Hi, I am implementing a multi-output version of the TFX Taxi pipeline. In this case, the output is a probability distribution of the payment type: [‘Cash’, ‘Credit Card’, ‘Dispute’, ‘No Charge’, ‘Pcard’, ‘Unknown’, ‘Prcard’]
Here is an example of the input, which are the fields trip_miles, pickup_latitude and trip_start_hour:
Here is an example of the output, probability distribution across : ‘Cash’, ‘Credit Card’, ‘Dispute’, ‘No Charge’, ‘Pcard’, ‘Unknown’, ‘Prcard’
Here is a summary of the ML model’s structure:
(Note: a softmax activation function is used for the output layer to maintain a probability distribution)

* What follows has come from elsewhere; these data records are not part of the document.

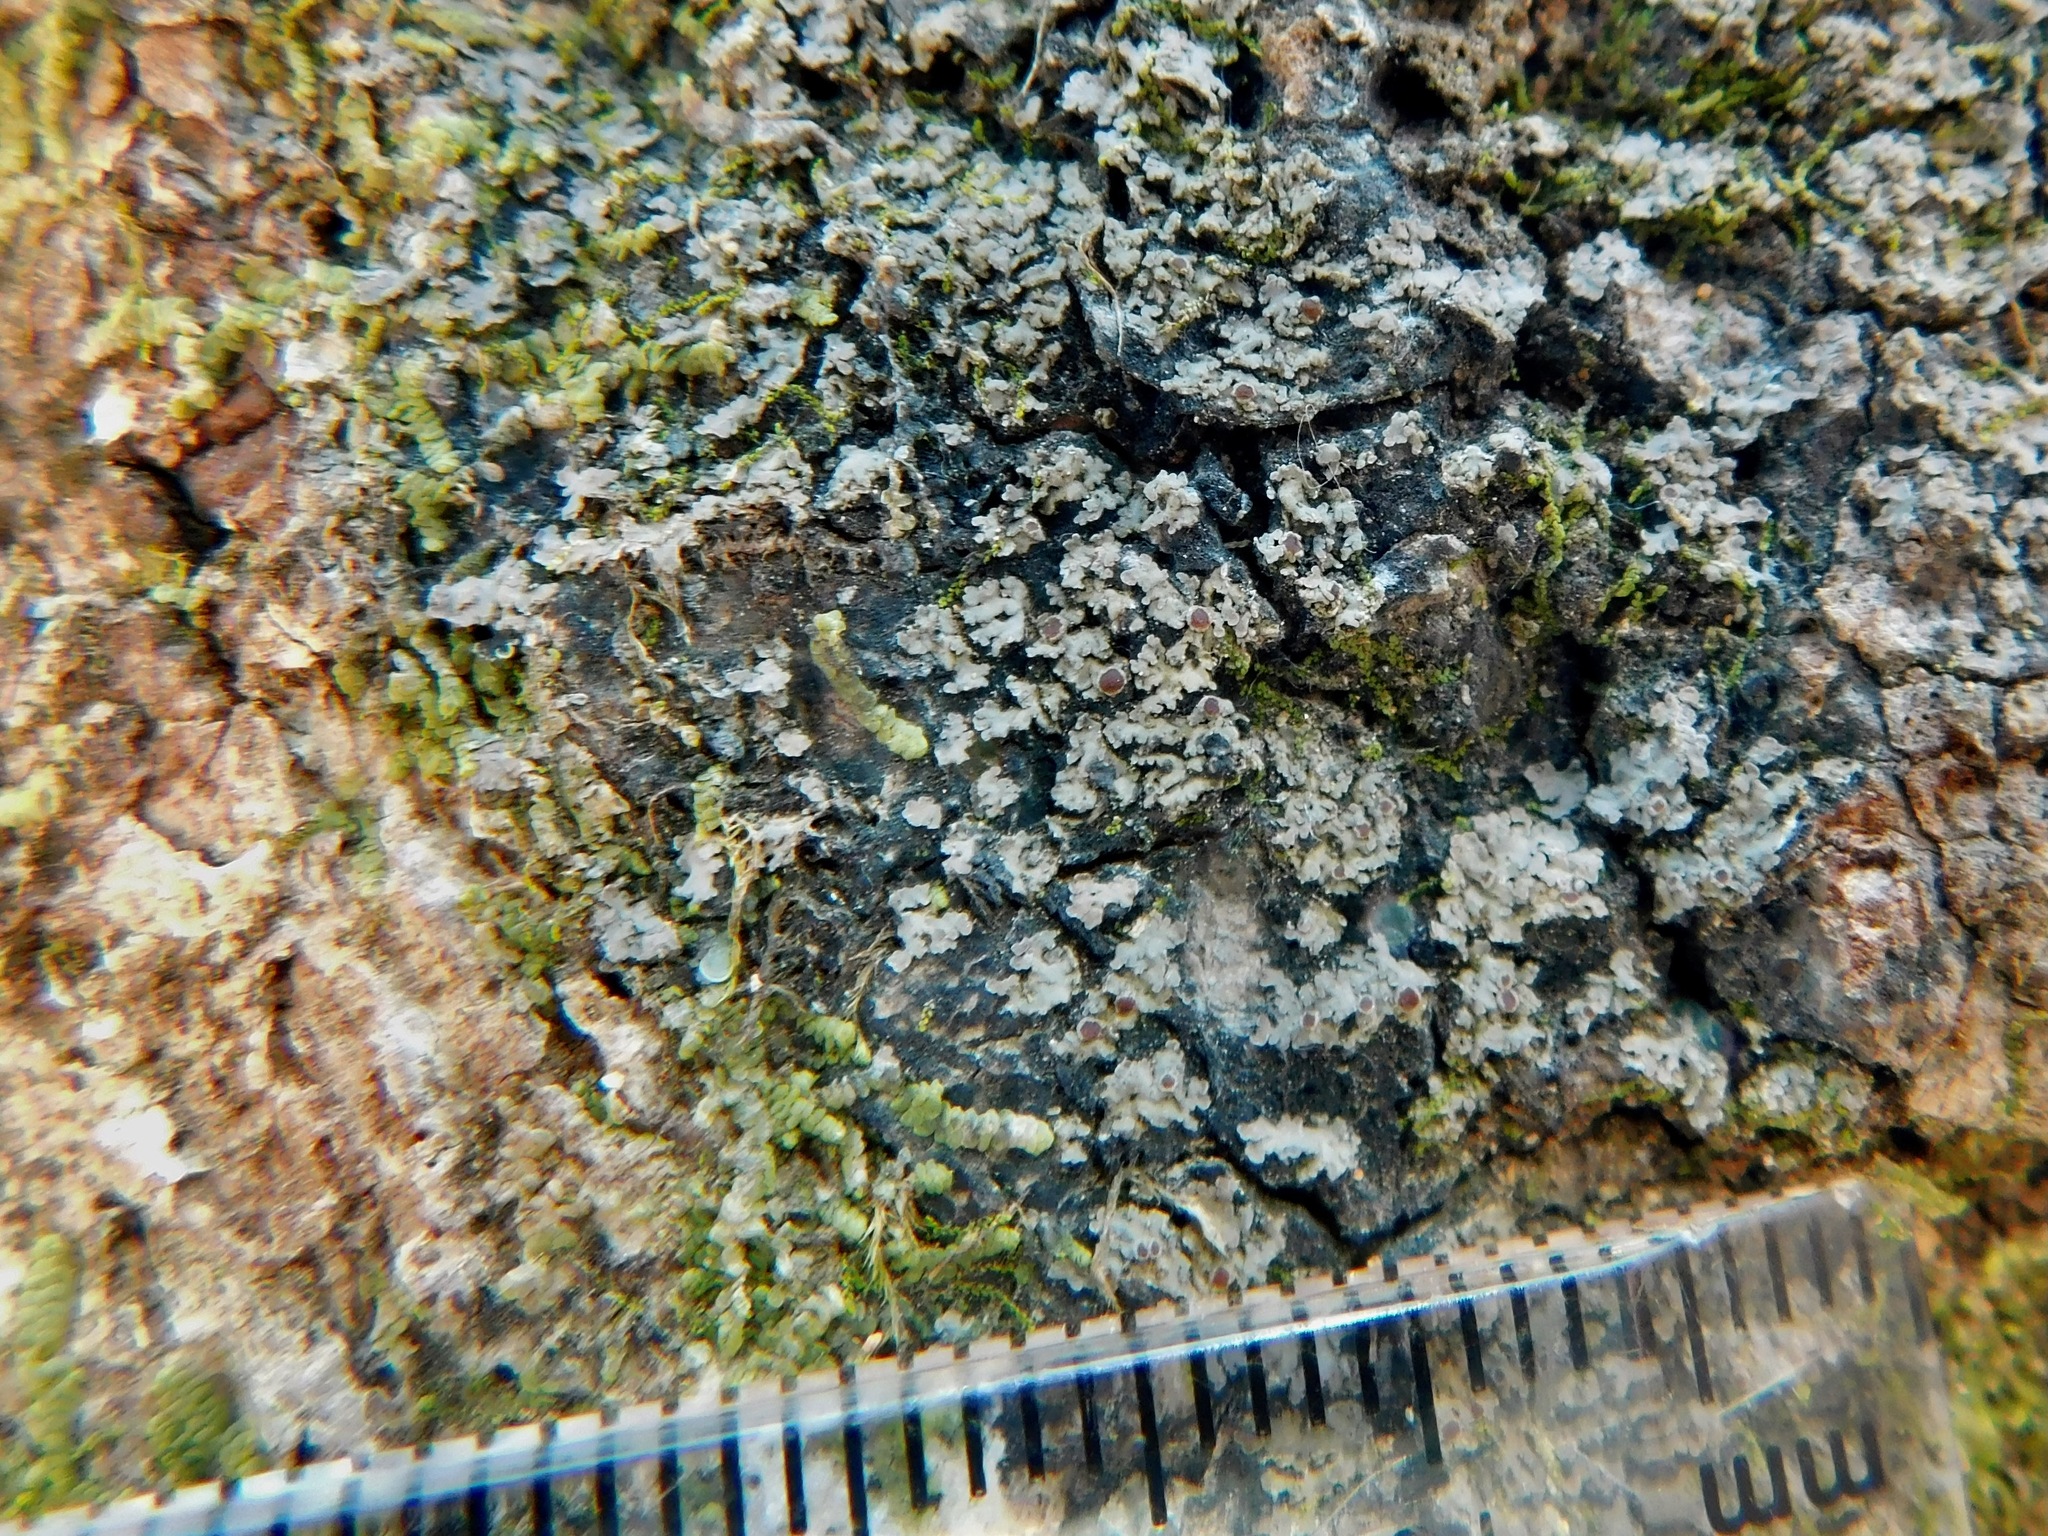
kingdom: Fungi
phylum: Ascomycota
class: Lecanoromycetes
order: Peltigerales
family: Pannariaceae
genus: Fuscopannaria
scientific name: Fuscopannaria leucosticta
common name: Rimmed shingle lichen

This is the error message I am getting:
Pipeline is run on a vm, through the tfx command
tfx run create --pipeline_name=local_runner.py --engine=local
Is it possible to do a multi-field-output model like this in TFX?
Are you using the Keras Functional API? If not you might want to look at it.
Hi, thanks for the heads-up! Just took a look at the Keras Functional API and I think I understand how the multi-output model is supposed to be called. Interesting thing to note, I realized that with the softmax output I am trying to implement, there is really only one ‘output’ but with multiple fields.
Here is how I am defining the model in the models.py file - the only change I made was the output layer having an activation=softmax argument across however many fields (categories) are in the output columns:
def _wide_and_deep_classifier(wide_columns, deep_columns, output_columns, dnn_hidden_units,
learning_rate):
"""Build a simple keras wide and deep model.
Args:
wide_columns: Feature columns wrapped in indicator_column for wide (linear)
part of the model.
deep_columns: Feature columns for deep part of the model.
dnn_hidden_units: [int], the layer sizes of the hidden DNN.
learning_rate: [float], learning rate of the Adam optimizer.
Returns:
A Wide and Deep Keras model
"""
# Keras needs the feature definitions at compile time.
# TODO(b/139081439): Automate generation of input layers from FeatureColumn.
input_layers = {
colname: tf.keras.layers.Input(name=colname, shape=(), dtype=tf.float32)
for colname in features.transformed_names(
features.DENSE_FLOAT_FEATURE_KEYS)
}
input_layers.update({
colname: tf.keras.layers.Input(name=colname, shape=(), dtype='int32')
for colname in features.transformed_names(features.VOCAB_FEATURE_KEYS)
})
input_layers.update({
colname: tf.keras.layers.Input(name=colname, shape=(), dtype='int32')
for colname in features.transformed_names(features.BUCKET_FEATURE_KEYS)
})
input_layers.update({
colname: tf.keras.layers.Input(name=colname, shape=(), dtype='int32') for
colname in features.transformed_names(features.CATEGORICAL_FEATURE_KEYS)
})
# TODO(b/161952382): Replace with Keras premade models and
# Keras preprocessing layers.
deep = tf.keras.layers.DenseFeatures(deep_columns)(input_layers)
for numnodes in dnn_hidden_units:
deep = tf.keras.layers.Dense(numnodes)(deep)
wide = tf.keras.layers.DenseFeatures(wide_columns)(input_layers)
output = tf.keras.layers.Dense(
len(output_columns), activation='softmax')(
tf.keras.layers.concatenate([deep, wide]))
model = tf.keras.Model(input_layers, output)
model.compile(
loss='binary_crossentropy',
optimizer=tf.keras.optimizers.Adam(learning_rate=learning_rate),
metrics=[tf.keras.metrics.BinaryAccuracy()])
model.summary(print_fn=logging.info)
return model
I can’t help but feel I am doing something incorrectly with the TFX components surrounding the Trainer component. Meaning, the model is defined correctly but I am not stating the outputs correctly in pipeline.py (or perhaps somewhere else)
I have attached the github repository where I keep all the code+directories for the pipeline here.
It looks to me like the error is coming from Keras during training. I’d suggest creating a version of the training code outside of TFX and just focusing on getting that part working. Then you can put it into a Trainer component and get that working, and then examine the artifacts that Trainer is outputting.